The correct phrase is sic transit gloria mundi — the glory of the world eventually fades (as I’ve discussed before). A fact that was brought to my mind by the online image of Kelly Freas’ cover for a Mad paperback from way back when (I mean, look at that 35 cent price sticker!).
I never got into Mad. Unlike most of my generation (or so it seemed as a teen) the humor didn’t work for me at all. Nevertheless it was phenomenally successful and so were the books: 93 of them came out between 1954 and 1993. Whenever I’d browse a paperback display in a newsstand or a drugstore it seemed Alfred E. Neumann was always there staring back at me. Not any more.
This doesn’t make the world worse and it’s hardly a tragedy for popular culture. It’s the way of the world: character, authors, series, almost all become obscure trivia known only to old people (like me) and particular subsets of nerddom.

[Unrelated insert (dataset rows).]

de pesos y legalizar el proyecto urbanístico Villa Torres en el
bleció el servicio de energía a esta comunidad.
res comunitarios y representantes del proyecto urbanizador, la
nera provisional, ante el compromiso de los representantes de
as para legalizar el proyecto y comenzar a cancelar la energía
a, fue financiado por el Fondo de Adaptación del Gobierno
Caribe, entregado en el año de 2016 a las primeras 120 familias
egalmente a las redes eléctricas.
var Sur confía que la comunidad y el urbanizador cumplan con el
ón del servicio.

Nevertheless, looking at that cover and thinking of so much of my past fading from common memory makes me feel old.
#SFWApro.
Mad still exists, sort of, in a bimonthly magazine sold only through the direct comics market that is half/mostly reprints. And I think the occasional special book that I see in supermarket checkout lines.
I read the occasional Mad Magazine (and collections like these, or my compendium of Spy vs Spy) as a kid, but I’ve found I’ve acquired more appreciation and respect for the series as an adult. Another fading American institution.